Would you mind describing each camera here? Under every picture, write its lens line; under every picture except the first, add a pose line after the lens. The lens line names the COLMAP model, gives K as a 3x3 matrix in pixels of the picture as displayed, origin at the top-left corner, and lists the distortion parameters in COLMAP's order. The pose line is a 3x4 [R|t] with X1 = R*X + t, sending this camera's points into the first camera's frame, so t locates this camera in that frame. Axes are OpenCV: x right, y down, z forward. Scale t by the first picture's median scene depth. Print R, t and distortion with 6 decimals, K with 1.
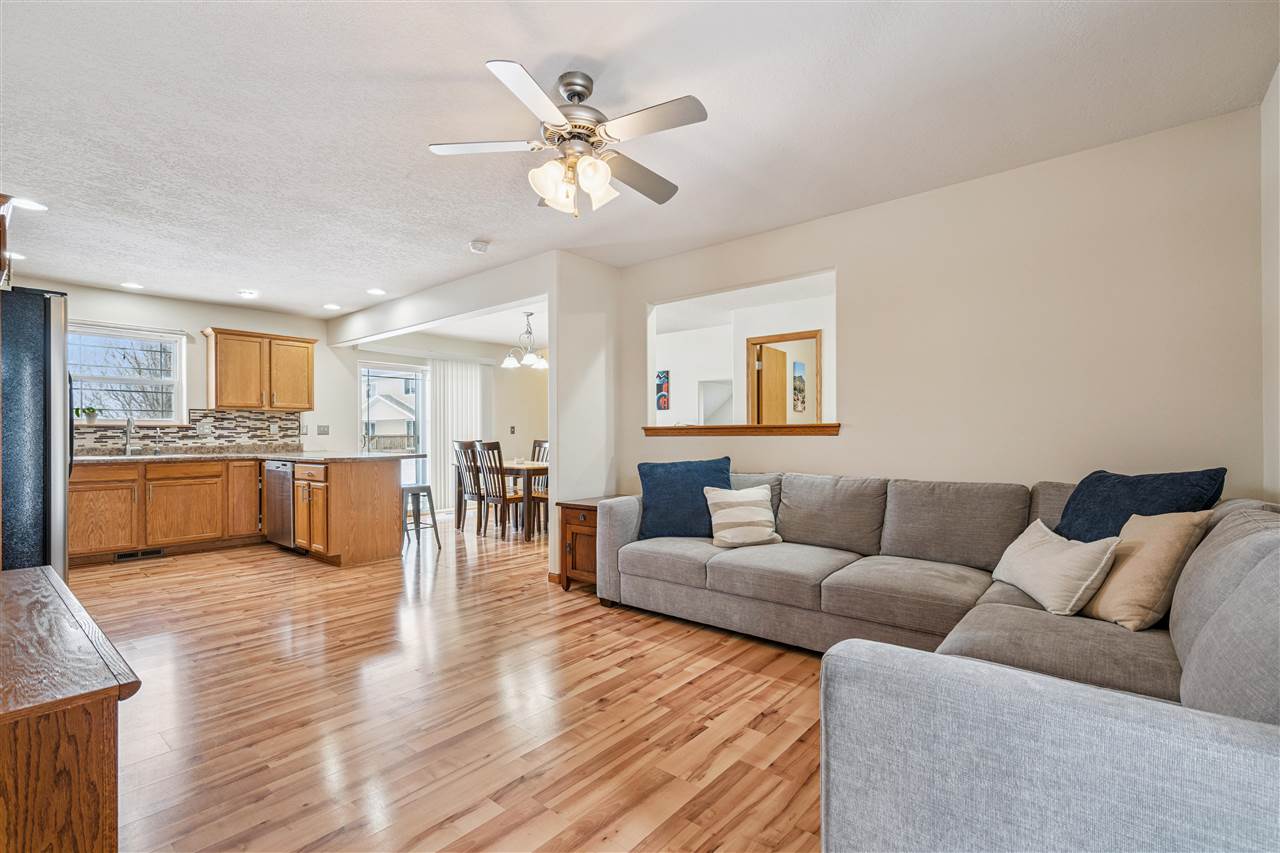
lens RADIAL K [[583.1, 0, 641.0], [0, 583.1, 434.2], [0, 0, 1]] dist [-0.001661, 0.001231]
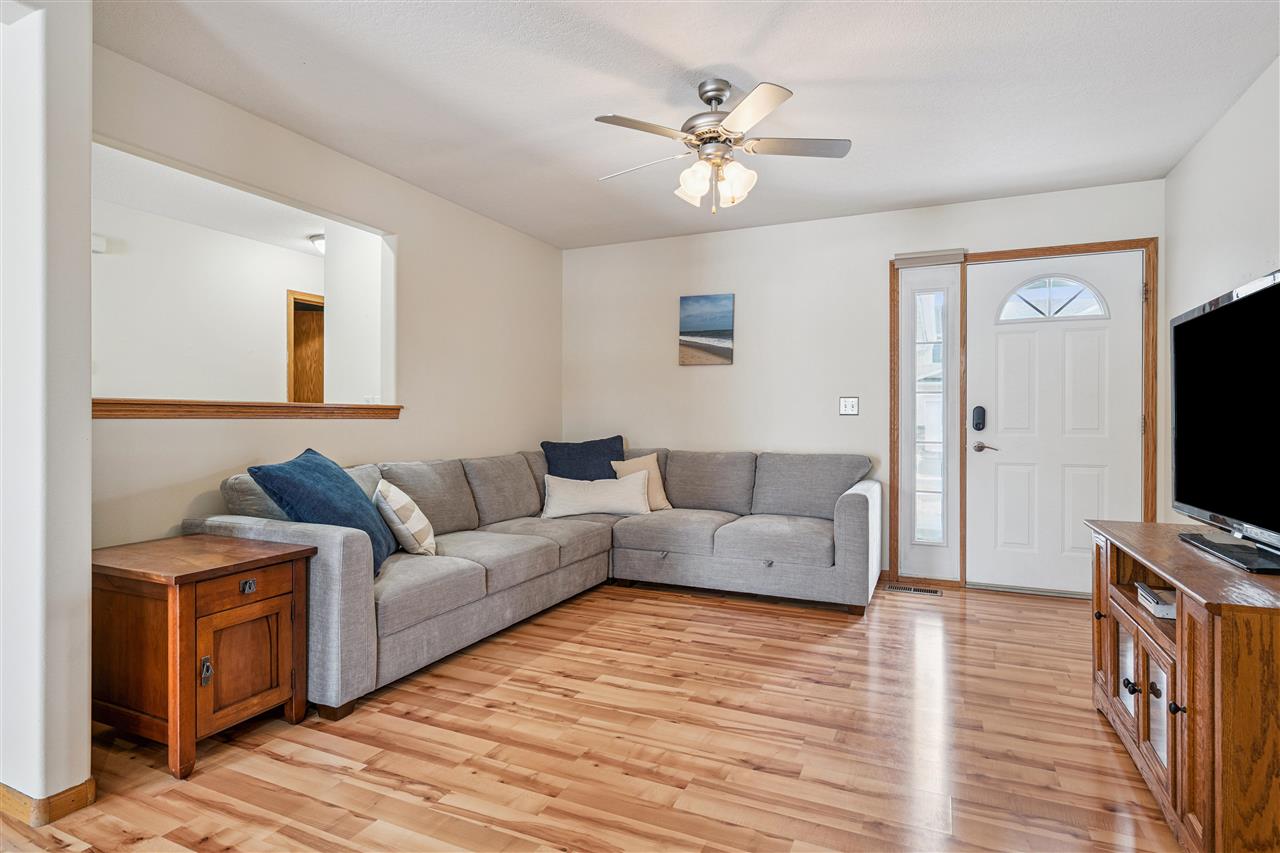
lens RADIAL K [[660.6, 0, 642.2], [0, 660.6, 418.8], [0, 0, 1]] dist [-0.000955, 0.000099]
pose [[-0.273352, 0.003961, 0.961906, -0.488059], [-0.005128, 0.999971, -0.005575, 0.003372], [-0.961900, -0.006456, -0.273324, 0.573339]]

□ □ □ □ □

(About this exercise)
Reproduce the listing exactly, images omitted.

(Result of the exercise)
Would you mind describing each camera here? Under every picture, write its lens line; under every picture except the first, add a pose line after the lens. The lens line names the COLMAP model, gives K as a 3x3 matrix in pixels of the picture as displayed, origin at the top-left corner, and lists the distortion parameters in COLMAP's order. The pose line is a 3x4 [R|t] with X1 = R*X + t, sending this camera's points into the first camera's frame, so t locates this camera in that frame. Axes are OpenCV: x right, y down, z forward. Scale t by the first picture's median scene depth. Print R, t and distortion with 6 decimals, K with 1.
lens RADIAL K [[583.1, 0, 641.0], [0, 583.1, 434.2], [0, 0, 1]] dist [-0.001661, 0.001231]
lens RADIAL K [[660.6, 0, 642.2], [0, 660.6, 418.8], [0, 0, 1]] dist [-0.000955, 0.000099]
pose [[-0.273352, 0.003961, 0.961906, -0.488059], [-0.005128, 0.999971, -0.005575, 0.003372], [-0.961900, -0.006456, -0.273324, 0.573339]]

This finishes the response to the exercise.